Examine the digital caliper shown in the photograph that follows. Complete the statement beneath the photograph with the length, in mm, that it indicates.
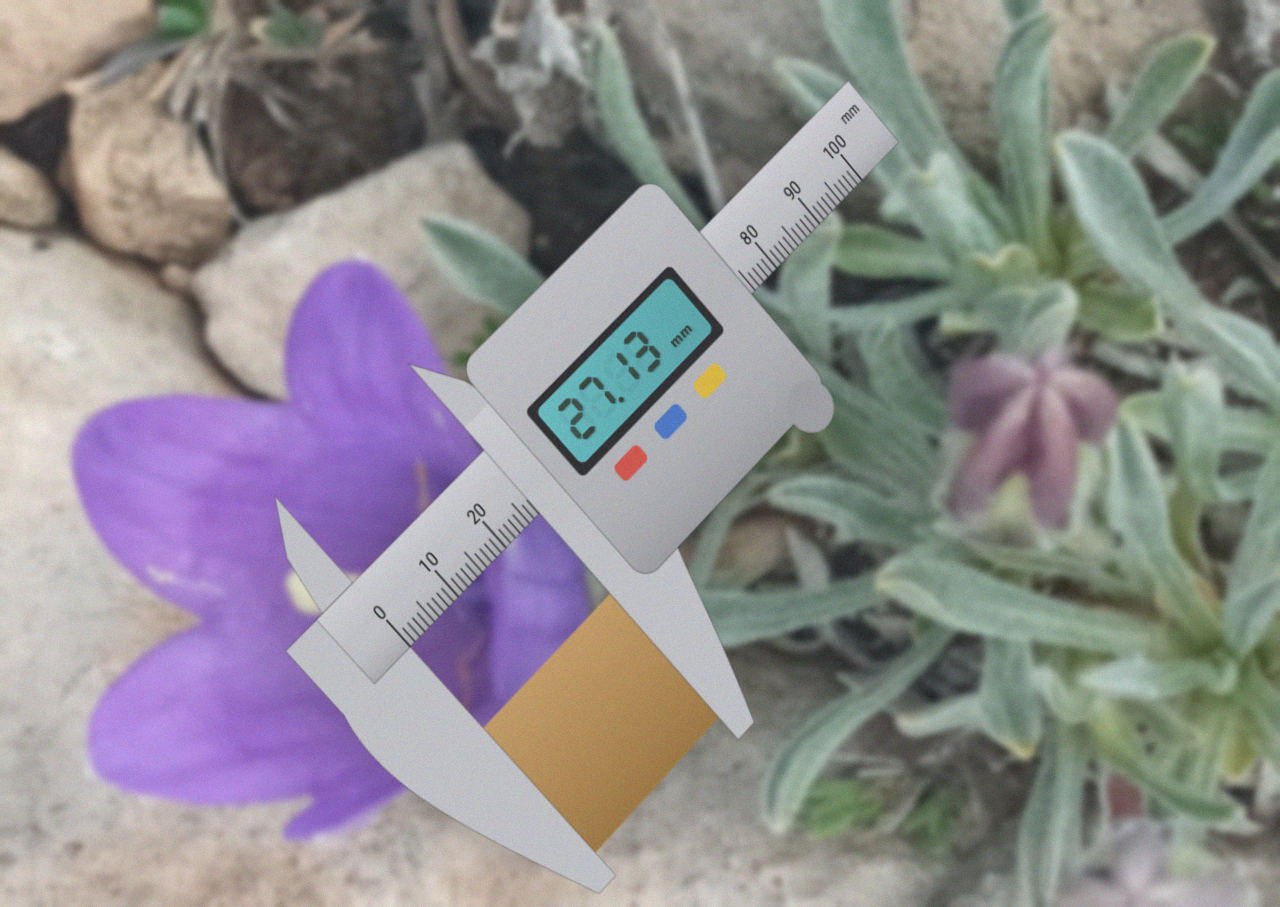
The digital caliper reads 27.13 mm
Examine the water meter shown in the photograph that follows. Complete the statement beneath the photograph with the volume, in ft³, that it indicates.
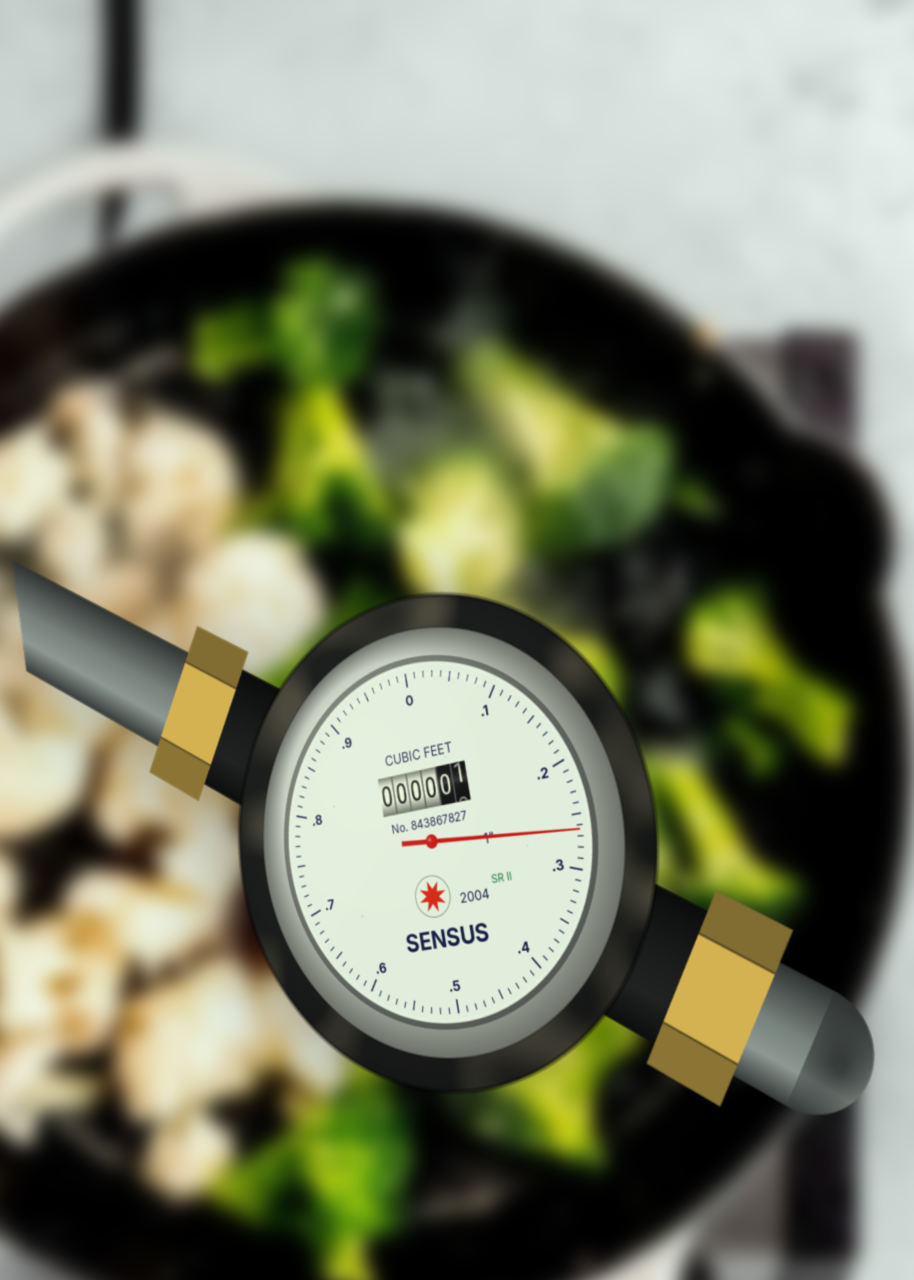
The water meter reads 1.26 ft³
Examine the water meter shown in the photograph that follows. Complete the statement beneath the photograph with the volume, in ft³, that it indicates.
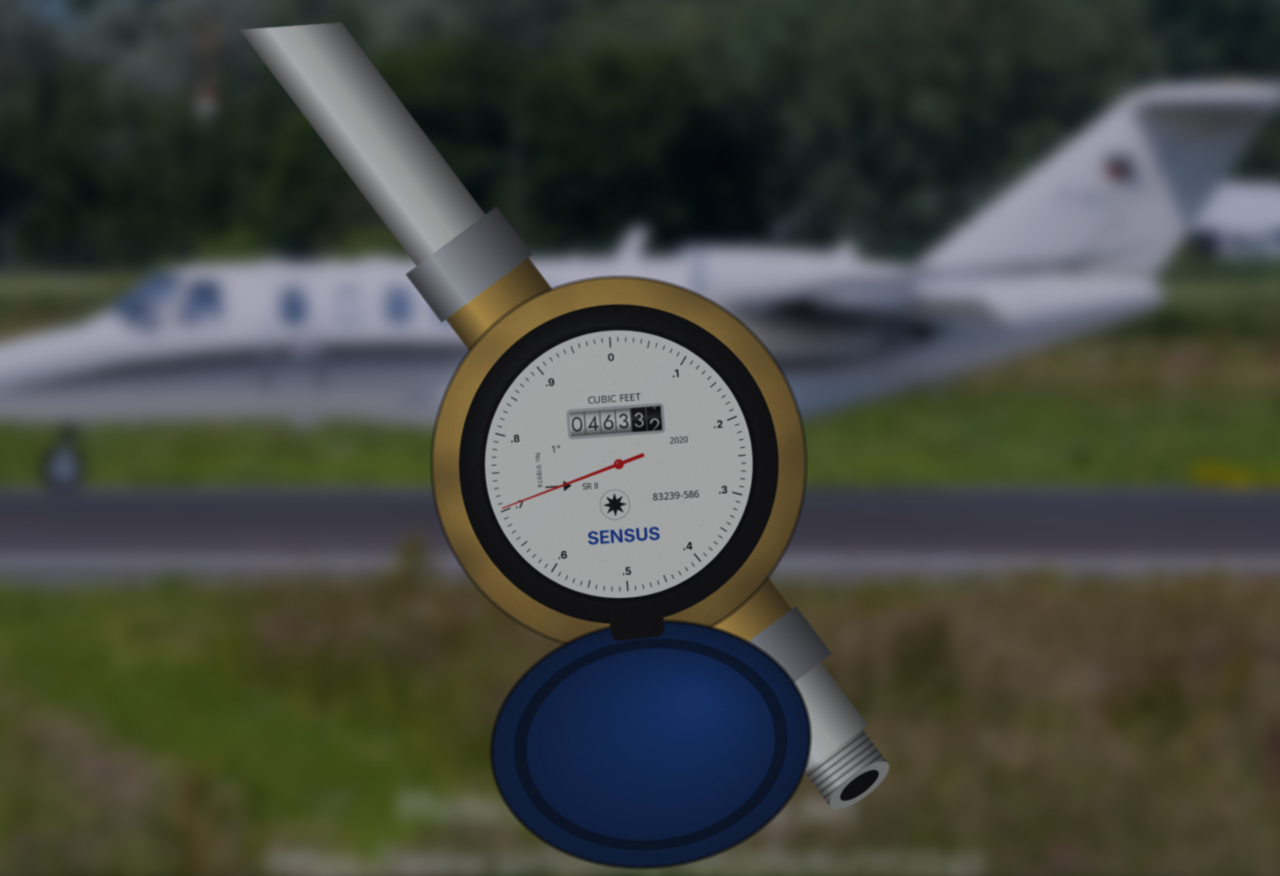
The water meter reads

● ● ● ●

Exercise brief — Please find each line of the data above that contains the word "reads" and copy those lines out.

Exercise answer —
The digital caliper reads 27.13 mm
The water meter reads 1.26 ft³
The water meter reads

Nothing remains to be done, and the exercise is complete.